Appellant argues that this Court should apply a "strict scrutiny" test to determine the constitutionality of Ark.Stat.Ann. § 34-2617. As rationale for the application of a "strict scrutiny" test, appellant contends (1) that the right to pursue remedies in a court of law for injuries sustained to person or property should be deemed a "fundamental right" as established by the Constitution of Arkansas in Article 2, Section 13; (2) that Ark.Stat.Ann. § 34-2617 is in derogation of common law; and (3) that the statute confers upon tort-feasors who provide medical care a special privilege, or immunity, in violation of the Fourteenth Amendment to the Constitution of the United States and in violation of Article 2, Section 3 of the Constitution of Arkansas.

In Gay v. Rabon, 280 Ark. 5, 652 S.W.2d 836 (1983) we rejected appellant's argument that Act 709 be strictly construed. There we held that: "The statute in question [Act 709 of 1979] bears a fair and substantial relation to the object of the legislation, which is to encourage the resolution of claims without judicial proceedings, thereby reducing the cost of resolving claims and consequently the cost of insurance."

A presumption exists that every act is constitutional. Before it will be held unconstitutional, the incompatibility between it and the constitution must be clear, and any doubts as to the validity must be resolved in favor of its constitutionality. Gay v. Rabon, supra; S. Cen. Dist. Pentecostal Ch. v. Bruce-Rogers, 269 Ark. 130, 599 S.W.2d 702 (1980).

We considered this identical notice issue in the case of Gay v. Rabon, supra, and applied a "rational basis" test, concluding that a legitimate state purpose was being served by the notice requirement of Act 709 of 1979. We see no reason to change that holding.


HICKMAN and PURTLE, JJ., dissent.

HICKMAN, Justice, dissenting.

This is the second case which we have reviewed of a lawyer being caught in a legal trap set by the legislature.
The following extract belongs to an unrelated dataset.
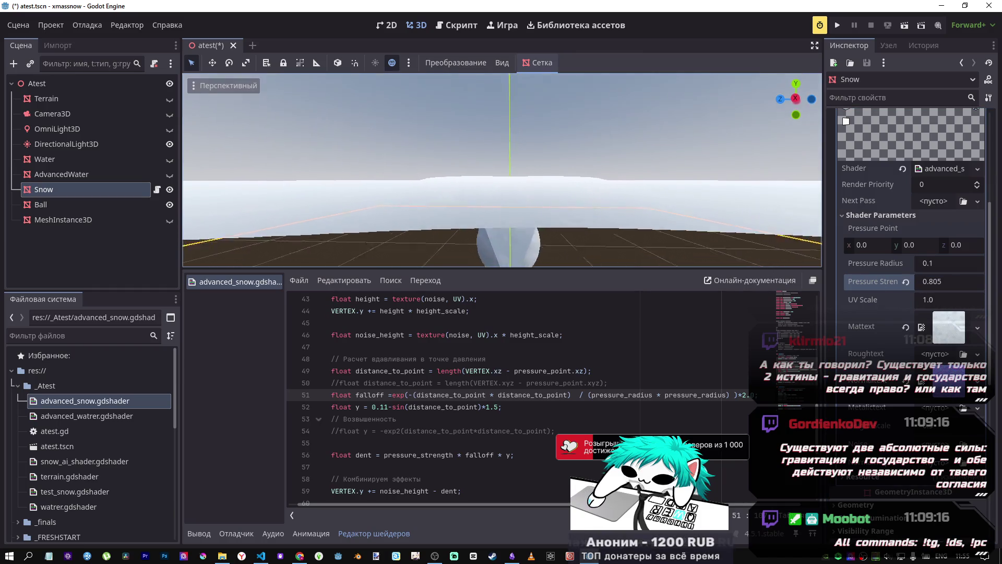
left_click_drag(501, 167, 420, 163)
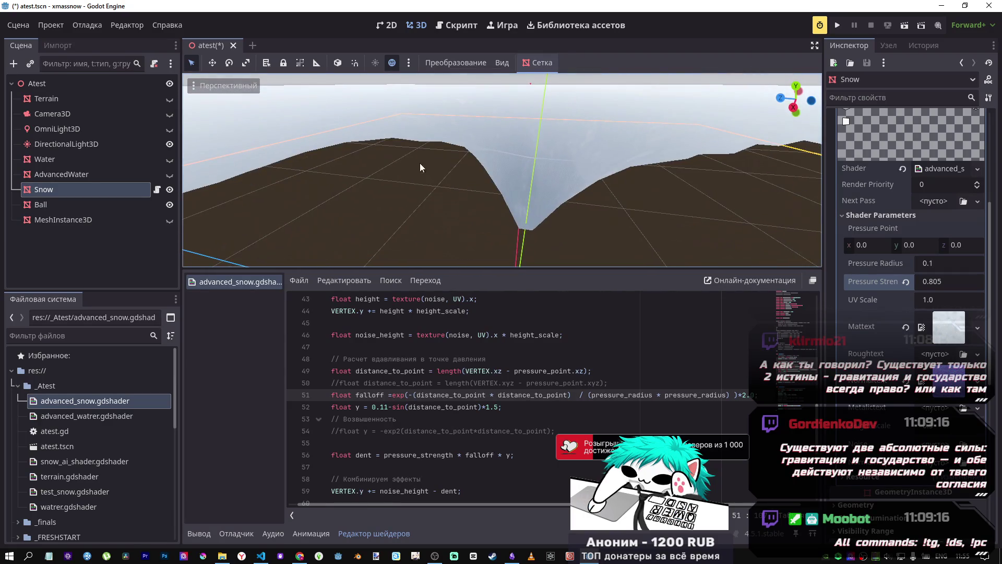
left_click(906, 282)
The case should not be dismissed, because the legislation in question is in derogation of common law and, therefore, must be strictly construed against the one claiming its benefits. The provision in question is arbitrary, nothing but a special legal trap, and a procedural rule that conflicts with this court's authority to decide procedural matters. I will concede that if it was the intention of the legislature to reduce malpractice claims, it has succeeded to some degree. These are two claims that I know of that have been "resolved."

I am authorized to state that PURTLE and HOLLINGSWORTH, JJ., join in this dissent.